The article tells us that there is a shoe repair boom; "a new lease on life to the tiny shoe-repair industry, which has been shrinking". In these rough economic times people are re-discovering the old shoe repair, otherwise known as cobbler shops to re-heel high heels, resole boots and polish up oxfords. "Nation-wide, cobblers and their suppliers report markedly higher revenues than a year ago, as newly frugal Americans opt to repair their shoes rather than replace them."
I consider shoe repair an old fashioned business, and like an old fashioned business, generally the skill, equipment and store-front is passed on from generation to generation. The younger generation, due to lack of interest and lack of business had been closing up many of the old corner shops and moving on to other careers. Just try and find a shop in your town. However, those businesses that remain today are flush with new customers, many of whom have never been inside a shoe repair shop. I am happy that so many are re-discovering the glories of a shoe repair shop.
As a child, I used to accompany my mother or father into the dark, tiny shops with their wooden cubby holes full of people's shoes, each with a large manila claim tag.
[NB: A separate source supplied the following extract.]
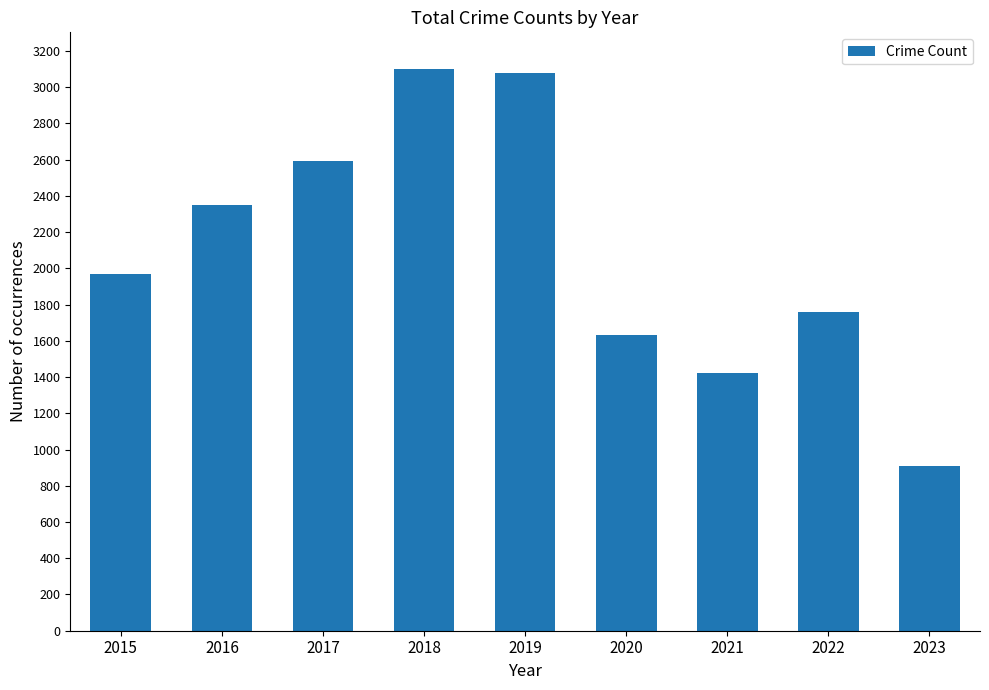

How many series are shown in this chart?

1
I loved the smell of leather and shoe polish that immediately enveloped you and also the reality of taking something worn and damaged and making it look like new again. How did they do that? Even back then, I loved the "Before" and "After" scenarios. My Mom's Jackie Kennedy style, worn out high heels would be taken in and when picked up they would have brand new heel tips. Separated leather belts and frayed suitcase handles could miraculously be glued and stitched into looking respectable again.
Penny loafers, in leather, of course, were all the rage and they regularly needed re-stitching and sprucing up. We carried them in dusty and torn and picked them up clean and shiny and practically perfect. Also, there was some fabulous fad about making clickity, tapping noises when you walked, so we had the shoe repair man attach little metal taps to the heels also. It made me feel special to click my way down the polished linoleum school hallway, my ponytail swinging side to side, like the cool girls. The affinity for shoe repair shops may be genetic. Steven, my Uncle, (even though he was only about 5 years older than me), purchased the business and contents of the local shoe repair shop in his hometown of Martins Ferry, Ohio. The owner could no longer carry on business and my uncle made a stab at learning the business. This didn't last long and he ended up with a basement full of cobble equipment. Boxes of shoe soles in various sizes, heavy iron shoe forms in sizes ranging from adorable child size to extra large, cool hammers, metal nails, and boxes of those manila claim tickets with the tear off lower portions. You could always go into Grandma's basement and play "shoe shop". In my later years I ferreted out some of the equipment that was still stored there and brought home the tiny child size metal shoe form. Anyway. The point is; LOVE shoe repair shops and glad they are popular once again.